• Data for the task

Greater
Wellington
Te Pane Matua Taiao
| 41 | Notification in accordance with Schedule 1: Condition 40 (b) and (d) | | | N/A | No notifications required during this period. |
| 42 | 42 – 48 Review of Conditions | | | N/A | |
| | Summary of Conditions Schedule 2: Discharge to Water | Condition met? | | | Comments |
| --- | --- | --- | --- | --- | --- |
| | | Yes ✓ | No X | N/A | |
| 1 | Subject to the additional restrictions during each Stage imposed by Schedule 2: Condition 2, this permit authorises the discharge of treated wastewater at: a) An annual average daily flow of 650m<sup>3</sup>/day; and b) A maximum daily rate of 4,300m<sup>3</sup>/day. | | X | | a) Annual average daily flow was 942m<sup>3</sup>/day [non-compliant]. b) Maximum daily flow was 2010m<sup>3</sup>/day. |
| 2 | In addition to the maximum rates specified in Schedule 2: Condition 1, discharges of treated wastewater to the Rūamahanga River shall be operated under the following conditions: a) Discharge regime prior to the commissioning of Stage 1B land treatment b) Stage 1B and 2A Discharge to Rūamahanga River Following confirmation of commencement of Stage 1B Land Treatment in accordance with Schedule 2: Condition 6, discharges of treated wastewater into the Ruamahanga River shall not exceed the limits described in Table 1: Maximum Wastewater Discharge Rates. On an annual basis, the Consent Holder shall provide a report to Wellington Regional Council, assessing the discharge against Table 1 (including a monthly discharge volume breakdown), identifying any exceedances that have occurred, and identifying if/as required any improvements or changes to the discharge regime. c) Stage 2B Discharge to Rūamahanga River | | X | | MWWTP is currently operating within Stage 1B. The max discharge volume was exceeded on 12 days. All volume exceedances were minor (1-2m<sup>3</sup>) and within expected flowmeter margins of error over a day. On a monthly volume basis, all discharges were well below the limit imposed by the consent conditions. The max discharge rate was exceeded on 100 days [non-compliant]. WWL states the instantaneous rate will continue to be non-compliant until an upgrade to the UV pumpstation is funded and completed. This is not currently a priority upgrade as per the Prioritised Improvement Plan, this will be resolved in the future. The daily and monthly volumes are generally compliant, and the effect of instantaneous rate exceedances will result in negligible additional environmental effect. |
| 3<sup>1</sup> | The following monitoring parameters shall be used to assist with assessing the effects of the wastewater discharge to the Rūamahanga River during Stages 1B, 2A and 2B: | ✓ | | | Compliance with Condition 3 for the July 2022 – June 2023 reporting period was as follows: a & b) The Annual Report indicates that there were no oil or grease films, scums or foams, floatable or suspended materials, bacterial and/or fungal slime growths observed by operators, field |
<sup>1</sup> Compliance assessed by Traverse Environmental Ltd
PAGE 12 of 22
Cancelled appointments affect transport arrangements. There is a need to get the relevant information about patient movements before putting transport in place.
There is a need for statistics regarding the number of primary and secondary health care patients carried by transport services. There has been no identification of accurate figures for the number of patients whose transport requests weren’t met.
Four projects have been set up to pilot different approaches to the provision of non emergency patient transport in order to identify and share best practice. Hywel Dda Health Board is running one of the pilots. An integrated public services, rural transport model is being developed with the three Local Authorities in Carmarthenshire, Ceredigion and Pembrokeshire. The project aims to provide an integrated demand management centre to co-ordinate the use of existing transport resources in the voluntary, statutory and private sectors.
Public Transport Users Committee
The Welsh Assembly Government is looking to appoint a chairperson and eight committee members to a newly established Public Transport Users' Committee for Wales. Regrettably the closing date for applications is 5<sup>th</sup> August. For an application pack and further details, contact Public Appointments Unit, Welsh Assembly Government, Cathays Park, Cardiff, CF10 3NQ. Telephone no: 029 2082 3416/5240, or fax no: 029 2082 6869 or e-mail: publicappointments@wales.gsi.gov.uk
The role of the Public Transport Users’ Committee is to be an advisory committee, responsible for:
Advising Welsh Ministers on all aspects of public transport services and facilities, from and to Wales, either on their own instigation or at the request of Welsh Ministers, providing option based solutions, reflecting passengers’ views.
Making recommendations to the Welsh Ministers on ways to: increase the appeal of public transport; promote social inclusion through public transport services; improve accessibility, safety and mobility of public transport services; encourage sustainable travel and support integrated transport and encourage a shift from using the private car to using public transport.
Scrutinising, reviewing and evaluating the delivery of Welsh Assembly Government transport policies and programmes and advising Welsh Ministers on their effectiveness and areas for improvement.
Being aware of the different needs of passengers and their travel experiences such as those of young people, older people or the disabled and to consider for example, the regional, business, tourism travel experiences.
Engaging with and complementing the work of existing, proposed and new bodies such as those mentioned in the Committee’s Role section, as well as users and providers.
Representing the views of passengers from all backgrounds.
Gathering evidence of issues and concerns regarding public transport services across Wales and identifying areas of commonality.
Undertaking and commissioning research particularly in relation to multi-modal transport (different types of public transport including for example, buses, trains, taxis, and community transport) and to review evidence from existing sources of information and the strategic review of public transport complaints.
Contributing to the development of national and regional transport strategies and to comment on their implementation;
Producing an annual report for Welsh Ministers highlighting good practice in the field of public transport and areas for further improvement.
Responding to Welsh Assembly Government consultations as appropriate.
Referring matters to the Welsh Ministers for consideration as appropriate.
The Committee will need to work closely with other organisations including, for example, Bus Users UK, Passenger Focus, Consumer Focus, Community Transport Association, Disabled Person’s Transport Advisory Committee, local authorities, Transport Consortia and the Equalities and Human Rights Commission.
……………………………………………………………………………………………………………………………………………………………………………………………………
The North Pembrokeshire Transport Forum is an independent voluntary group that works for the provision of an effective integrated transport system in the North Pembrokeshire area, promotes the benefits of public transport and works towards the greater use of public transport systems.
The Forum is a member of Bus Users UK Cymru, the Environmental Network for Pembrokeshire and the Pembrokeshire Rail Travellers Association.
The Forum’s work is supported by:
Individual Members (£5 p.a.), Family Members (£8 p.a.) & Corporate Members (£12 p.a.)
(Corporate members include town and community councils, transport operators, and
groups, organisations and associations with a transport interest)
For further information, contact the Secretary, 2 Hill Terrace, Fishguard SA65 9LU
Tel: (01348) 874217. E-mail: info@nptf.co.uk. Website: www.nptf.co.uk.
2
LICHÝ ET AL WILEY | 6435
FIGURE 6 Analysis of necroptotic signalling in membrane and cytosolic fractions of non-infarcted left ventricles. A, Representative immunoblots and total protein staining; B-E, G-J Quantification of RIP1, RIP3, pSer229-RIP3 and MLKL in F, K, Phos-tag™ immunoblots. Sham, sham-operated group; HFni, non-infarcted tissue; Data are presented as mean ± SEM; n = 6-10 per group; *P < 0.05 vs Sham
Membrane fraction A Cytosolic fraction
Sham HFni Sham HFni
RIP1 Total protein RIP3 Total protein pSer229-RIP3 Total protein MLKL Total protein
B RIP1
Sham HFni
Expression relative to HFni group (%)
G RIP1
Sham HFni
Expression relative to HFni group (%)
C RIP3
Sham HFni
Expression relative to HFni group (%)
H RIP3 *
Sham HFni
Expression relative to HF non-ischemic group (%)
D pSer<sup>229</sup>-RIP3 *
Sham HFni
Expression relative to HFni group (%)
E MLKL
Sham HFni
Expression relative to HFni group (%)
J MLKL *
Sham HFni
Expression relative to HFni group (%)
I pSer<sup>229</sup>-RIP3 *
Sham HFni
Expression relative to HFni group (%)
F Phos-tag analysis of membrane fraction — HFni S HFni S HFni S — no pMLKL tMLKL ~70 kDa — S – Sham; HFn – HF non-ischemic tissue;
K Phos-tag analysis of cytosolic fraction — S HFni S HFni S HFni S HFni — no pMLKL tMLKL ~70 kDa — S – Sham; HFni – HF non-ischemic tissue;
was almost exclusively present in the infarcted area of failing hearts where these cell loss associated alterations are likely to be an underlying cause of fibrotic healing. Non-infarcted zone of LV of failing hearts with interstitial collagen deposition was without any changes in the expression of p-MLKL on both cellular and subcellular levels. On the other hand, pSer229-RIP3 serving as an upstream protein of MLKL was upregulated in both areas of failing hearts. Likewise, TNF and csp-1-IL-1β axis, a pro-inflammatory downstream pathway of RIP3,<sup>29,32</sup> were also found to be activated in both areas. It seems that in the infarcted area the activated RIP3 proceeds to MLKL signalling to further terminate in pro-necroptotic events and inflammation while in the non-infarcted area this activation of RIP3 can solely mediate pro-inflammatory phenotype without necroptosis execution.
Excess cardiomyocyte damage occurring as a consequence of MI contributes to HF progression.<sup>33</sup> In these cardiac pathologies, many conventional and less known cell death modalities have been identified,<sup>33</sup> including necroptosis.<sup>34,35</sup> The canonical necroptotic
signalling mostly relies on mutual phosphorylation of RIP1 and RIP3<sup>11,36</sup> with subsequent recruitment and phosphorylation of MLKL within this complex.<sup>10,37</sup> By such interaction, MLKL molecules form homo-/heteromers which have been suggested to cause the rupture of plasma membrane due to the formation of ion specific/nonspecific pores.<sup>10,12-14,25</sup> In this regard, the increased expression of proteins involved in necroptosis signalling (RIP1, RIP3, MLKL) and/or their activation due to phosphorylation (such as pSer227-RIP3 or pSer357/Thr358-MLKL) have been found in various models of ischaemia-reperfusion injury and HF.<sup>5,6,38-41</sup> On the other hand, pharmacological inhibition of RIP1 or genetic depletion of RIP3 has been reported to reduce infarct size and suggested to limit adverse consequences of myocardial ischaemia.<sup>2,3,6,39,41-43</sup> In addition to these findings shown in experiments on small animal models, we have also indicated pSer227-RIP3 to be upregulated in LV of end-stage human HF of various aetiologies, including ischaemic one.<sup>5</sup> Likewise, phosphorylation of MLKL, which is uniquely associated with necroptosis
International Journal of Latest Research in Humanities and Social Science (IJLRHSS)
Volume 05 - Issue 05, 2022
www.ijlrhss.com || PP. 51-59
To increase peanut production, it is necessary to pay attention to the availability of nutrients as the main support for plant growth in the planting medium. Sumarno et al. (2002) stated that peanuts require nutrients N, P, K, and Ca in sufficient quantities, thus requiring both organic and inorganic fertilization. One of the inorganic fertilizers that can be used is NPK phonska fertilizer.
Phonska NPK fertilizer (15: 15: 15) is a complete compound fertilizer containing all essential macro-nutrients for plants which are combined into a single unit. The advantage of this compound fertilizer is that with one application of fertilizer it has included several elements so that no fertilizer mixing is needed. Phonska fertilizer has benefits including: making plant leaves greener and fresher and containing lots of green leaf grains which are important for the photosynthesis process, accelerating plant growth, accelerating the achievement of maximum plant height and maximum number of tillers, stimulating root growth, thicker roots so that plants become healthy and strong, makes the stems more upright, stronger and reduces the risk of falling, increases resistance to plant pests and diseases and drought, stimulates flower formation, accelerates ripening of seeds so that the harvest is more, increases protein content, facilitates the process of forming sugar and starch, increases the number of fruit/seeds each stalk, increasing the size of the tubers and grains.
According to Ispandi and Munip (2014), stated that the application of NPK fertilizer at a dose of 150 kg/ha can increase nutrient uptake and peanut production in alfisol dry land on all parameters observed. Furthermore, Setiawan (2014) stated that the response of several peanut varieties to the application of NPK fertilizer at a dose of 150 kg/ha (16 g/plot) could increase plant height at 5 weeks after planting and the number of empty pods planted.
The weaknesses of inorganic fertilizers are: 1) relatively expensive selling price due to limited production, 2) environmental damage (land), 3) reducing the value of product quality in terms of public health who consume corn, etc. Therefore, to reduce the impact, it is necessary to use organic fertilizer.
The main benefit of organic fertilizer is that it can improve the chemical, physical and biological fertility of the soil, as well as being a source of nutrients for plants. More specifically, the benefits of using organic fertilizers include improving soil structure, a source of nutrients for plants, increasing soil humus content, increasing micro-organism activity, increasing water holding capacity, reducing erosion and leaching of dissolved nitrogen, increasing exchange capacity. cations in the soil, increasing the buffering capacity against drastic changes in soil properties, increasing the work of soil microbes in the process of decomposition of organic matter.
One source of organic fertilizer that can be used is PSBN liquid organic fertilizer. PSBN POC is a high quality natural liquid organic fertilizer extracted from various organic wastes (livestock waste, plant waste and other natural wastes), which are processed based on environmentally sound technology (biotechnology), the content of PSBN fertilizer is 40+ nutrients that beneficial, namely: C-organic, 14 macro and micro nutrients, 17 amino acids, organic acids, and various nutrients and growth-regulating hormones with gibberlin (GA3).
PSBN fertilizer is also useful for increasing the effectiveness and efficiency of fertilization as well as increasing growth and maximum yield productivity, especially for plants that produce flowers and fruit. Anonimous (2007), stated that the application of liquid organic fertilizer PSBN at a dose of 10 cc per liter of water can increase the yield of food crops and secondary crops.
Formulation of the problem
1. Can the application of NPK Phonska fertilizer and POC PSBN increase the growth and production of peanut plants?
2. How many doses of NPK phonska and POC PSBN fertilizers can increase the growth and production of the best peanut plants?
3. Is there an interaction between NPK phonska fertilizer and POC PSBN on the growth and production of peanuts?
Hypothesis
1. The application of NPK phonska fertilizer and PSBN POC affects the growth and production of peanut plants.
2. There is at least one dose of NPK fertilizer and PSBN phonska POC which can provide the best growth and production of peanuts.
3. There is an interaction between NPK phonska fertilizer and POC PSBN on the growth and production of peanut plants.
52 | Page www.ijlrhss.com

• Directions for this task
Please return each line of the listing above that contains "tMLKL".

• Solution to the exercise
F Phos-tag analysis of membrane fraction — HFni S HFni S HFni S — no pMLKL tMLKL ~70 kDa — S – Sham; HFn – HF non-ischemic tissue;
K Phos-tag analysis of cytosolic fraction — S HFni S HFni S HFni S HFni — no pMLKL tMLKL ~70 kDa — S – Sham; HFni – HF non-ischemic tissue;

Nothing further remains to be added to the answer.